Après l’adoption de la proposition de révision constitutionnelle par l’Assemblée nationale, Ousmane Sonko a retracé le processus ayant mené à cette réforme avant d’accuser directement le président Bassirou Diomaye Faye d’être à l’origine des controverses. « S’il y a eu tripatouillage, il vient du président de la République. Il a pris le texte pour sélectionner ce qui l’arrangeait et ce qui ne l’arrangeait pas. La Constitution n’appartient pas à Bassirou Diomaye Faye », a-t-il déclaré.
Le président de l’Assemblée nationale a illustré ses propos en mentionnant des dispositions que le chef de l’État aurait écartées, notamment la déclaration de patrimoine à la fin du mandat et l’interdiction pour le président de diriger un parti politique. Il s’est interrogé sur la légitimité de cette action : « Au nom de quoi une seule personne peut-elle décider quelles dispositions sont acceptables ou non ? Cela est inadmissible », a-t-il insisté.

TRAVAIL À RÉALISER -
Poursuivez le texte sur la révision constitutionnelle en reprenant après sa dernière phrase. Les données n'ont aucun rôle dans ce travail.

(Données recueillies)

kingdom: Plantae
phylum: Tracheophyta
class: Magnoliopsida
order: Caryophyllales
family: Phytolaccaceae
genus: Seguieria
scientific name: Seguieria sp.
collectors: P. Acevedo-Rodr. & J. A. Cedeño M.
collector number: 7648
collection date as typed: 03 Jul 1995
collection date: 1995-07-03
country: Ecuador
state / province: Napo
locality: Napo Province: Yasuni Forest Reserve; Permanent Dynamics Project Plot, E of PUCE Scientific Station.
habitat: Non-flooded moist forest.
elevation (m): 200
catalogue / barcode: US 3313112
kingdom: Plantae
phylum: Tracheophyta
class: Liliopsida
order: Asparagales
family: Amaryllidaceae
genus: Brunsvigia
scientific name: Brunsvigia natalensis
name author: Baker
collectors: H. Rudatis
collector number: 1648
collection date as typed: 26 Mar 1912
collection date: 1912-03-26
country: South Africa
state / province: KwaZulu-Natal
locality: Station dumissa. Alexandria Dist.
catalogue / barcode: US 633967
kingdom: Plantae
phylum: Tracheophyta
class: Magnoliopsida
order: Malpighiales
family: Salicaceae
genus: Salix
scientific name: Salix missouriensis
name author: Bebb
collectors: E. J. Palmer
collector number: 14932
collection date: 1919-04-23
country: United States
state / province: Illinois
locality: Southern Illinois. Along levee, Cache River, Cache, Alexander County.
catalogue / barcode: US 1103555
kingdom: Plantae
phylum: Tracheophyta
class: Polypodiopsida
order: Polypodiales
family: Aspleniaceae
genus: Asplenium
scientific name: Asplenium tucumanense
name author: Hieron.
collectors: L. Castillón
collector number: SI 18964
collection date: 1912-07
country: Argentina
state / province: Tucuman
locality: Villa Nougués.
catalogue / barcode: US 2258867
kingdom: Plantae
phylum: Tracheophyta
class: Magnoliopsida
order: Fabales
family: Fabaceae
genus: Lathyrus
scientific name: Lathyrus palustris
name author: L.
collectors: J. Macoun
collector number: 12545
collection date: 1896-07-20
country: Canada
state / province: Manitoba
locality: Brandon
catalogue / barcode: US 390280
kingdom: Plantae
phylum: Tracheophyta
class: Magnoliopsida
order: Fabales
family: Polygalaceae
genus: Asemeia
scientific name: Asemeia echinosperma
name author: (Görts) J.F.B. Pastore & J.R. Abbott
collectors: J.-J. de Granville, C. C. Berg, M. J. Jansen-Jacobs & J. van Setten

RÉPONSE AU PROBLÈME -
Ousmane Sonko a également rappelé la hiérarchie des pouvoirs constitutionnels, déniant au président la qualité de pouvoir constituant. « Le président n’est pas un pouvoir constituant. Le pouvoir constituant dérivé est l’Assemblée nationale. Le pouvoir constituant originaire est le peuple lorsqu’il est convoqué par référendum », a-t-il souligné.